La storia della Rugby Rovigo passa dall’alluvione del 1951 che scosse il Polesine, una storia di tenacia ed orgoglio. La mostra curata da Ivan Malfatto, Willy Roversi e Antonio Liviero, da una idea di Sergio Campagnolo, sarà a Palazzo Roncale dal 22 ottobre al 29 gennaio 2023, per iniziativa della Fondazione Cassa di Risparmio di Padova e Rovigo

ROVIGO – Il 14 novembre 1951, il Po fa del Polesine un immenso, tragico pantano. Per il mondo intero questa diventa la terra della disperazione e della tragedia. Lo stesso anno, i RossoBlu del Rugby si aggiudicano il primo dei 4 scudetti consecutivi. Atto di orgoglio e prova di forza di una terra che dalle avversità sa trarre nuova energia.

Questa, e tante altre storie, non meno epiche, vengono rievocate da “Rugby. Rovigo città in mischia”, una mostra che vuole andare oltre la cronaca sportiva, per raccontare come questo sport sia valso, a Rovigo forse più che altrove, come modello sociale di inclusività e accoglienza.

La mostra curata da Ivan Malfatto, Willy Roversi e Antonio Liviero, da una idea di Sergio Campagnolo, sarà a Palazzo Roncale dal22 ottobre 2022 al 29 gennaio 2023, per iniziativa della Fondazione Cassa di Risparmio di Padova e Rovigo.

È quella dei RossoBlu del ’51 una vittoria che stupisce e meraviglia, colpisce l’immaginazione di chi non conosce (ancora) la grande tradizione rugbistica di questo lembo dimenticato d’Italia. La terra dell’Alluvione è Campione d‘Italia. Qualcosa di incredibilmente epico, che le cronache sportive sanno ben rimarcare.

Quel Rovigo del Rugby ha la sua forza nella mischia. Non manca di grandi solisti ma è dal lavoro di insieme che tra maggiormente forza. La propulsione viene dalla attitudine al combattimento. Che unisce ragazzi di estrazione sociale diversissima: i figli della borghesia con “quelli di San Bortolo”, il quartiere popolare dove la città diventa campagna, accogliendo i più poveri. I ragazzi cresciuti lì portano in squadra spirito battagliero e voglia di riscatto sociale. 

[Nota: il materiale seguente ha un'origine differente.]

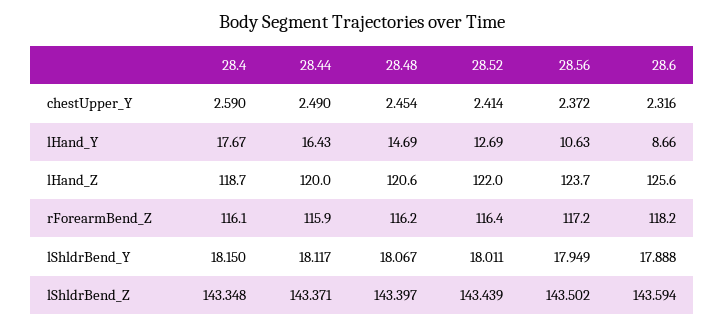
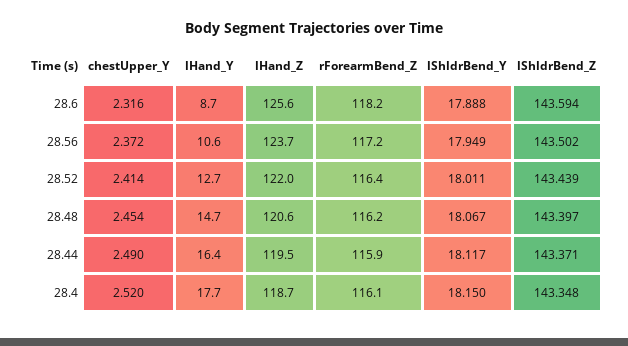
28.4, chestUpper_Y: 2.59 -> 2.52
28.44, lHand_Z: 120 -> 119.5

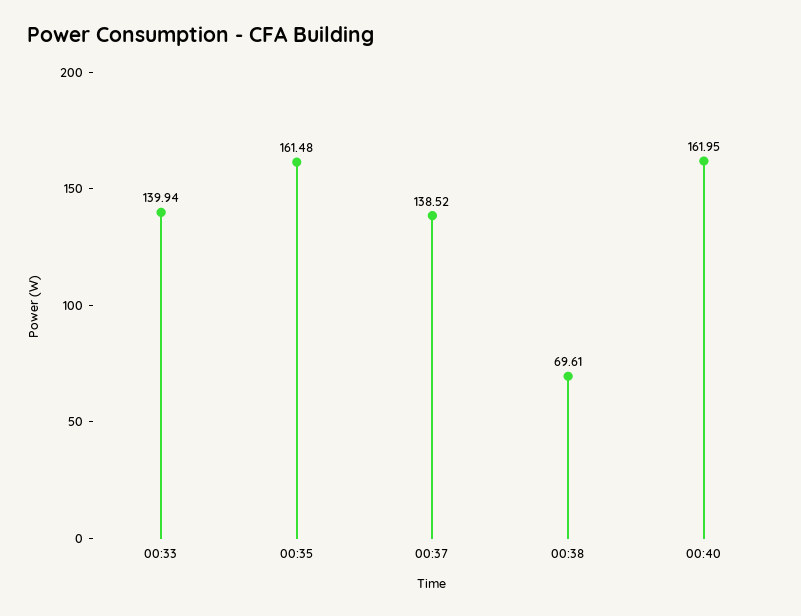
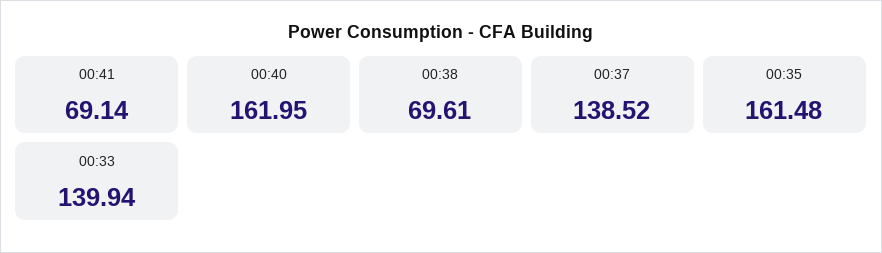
00:41: none -> 69.14

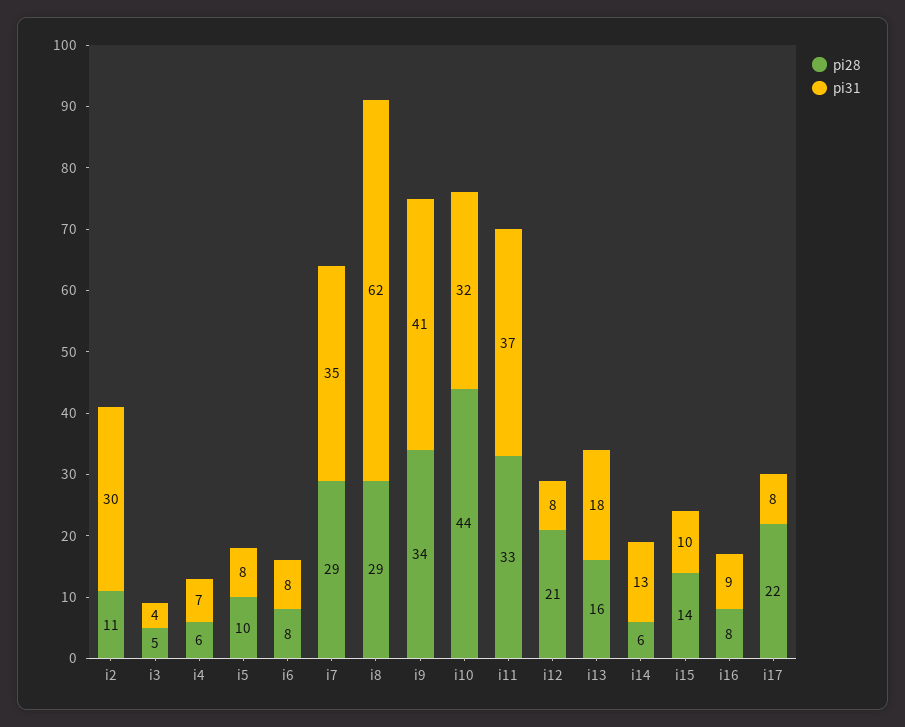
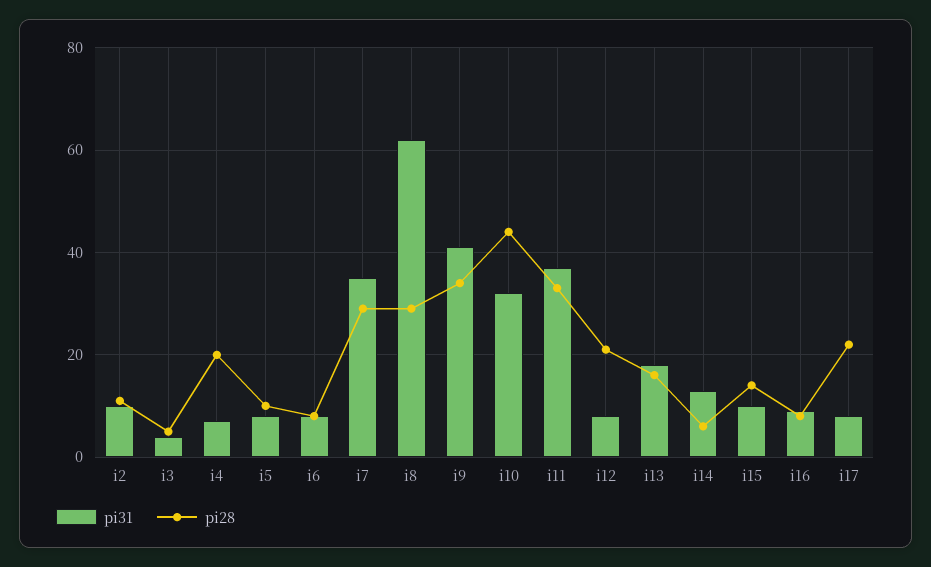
pi31, i2: 30 -> 10
pi28, i4: 6 -> 20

Con il rugby si esce dalla marginalità diventando qualcuno in città, legando con i compagni di squadra della buona società del centro, girando l’Italia per giocare. Qui nascono o vivono i Battaglini, Bettarello, Cecchetto, Biscuola, Visentin, e poi Busson, Quaglio, Vecchi, Casellato, Bordon, Bassani… Gente che ha fatto la storia RossoBlu.

“Quartiere povero – lo descrive Luciano Ravagnani – Lungo la strada che porta al cimitero ci sono lunghi edifici anonimi. Tante famiglie, tanti figli. Qui nascono le “bande” dei ragazzi del dopoguerra: per giocare, andare a nidi, a cogliere frutta, a fare danni. È il rugby alla fine a “togliere dalle strade”. A San Bortolo c’è anche un istituto per l’assistenza agli anziani. Un’ala ospita un orfanotrofio. Centinaia di ragazzi, molti hanno perso il padre in guerra, altri entrambi i genitori, qualcuno è trovatello. Il loro svago principale è lo sport, costa poco. Giocano su un campo dove non fa in tempo a crescere un filo d’erba, a calcio e un po’ anche a rugby”.

Per Toni Cibotto, più poetico, “lo spiazzo erboso davanti alla chiesa di San Bartolomeo, – in dialetto San Bortolo – con il “suo rettangolo verde somigliava ad un giardino da fiaba, protetto da un’alta siepe di bosso e dall’ombra fronda dei tigli, che durante la fioritura spandevano un odore acuto, penetrante. È molto più di una squadra. È l’identità di una città che si riversa allo stadio. E comincia a macinare scudetti, anche  se fuori il mondo sembra finire e nessuno punterebbe una lira su Rovigo”.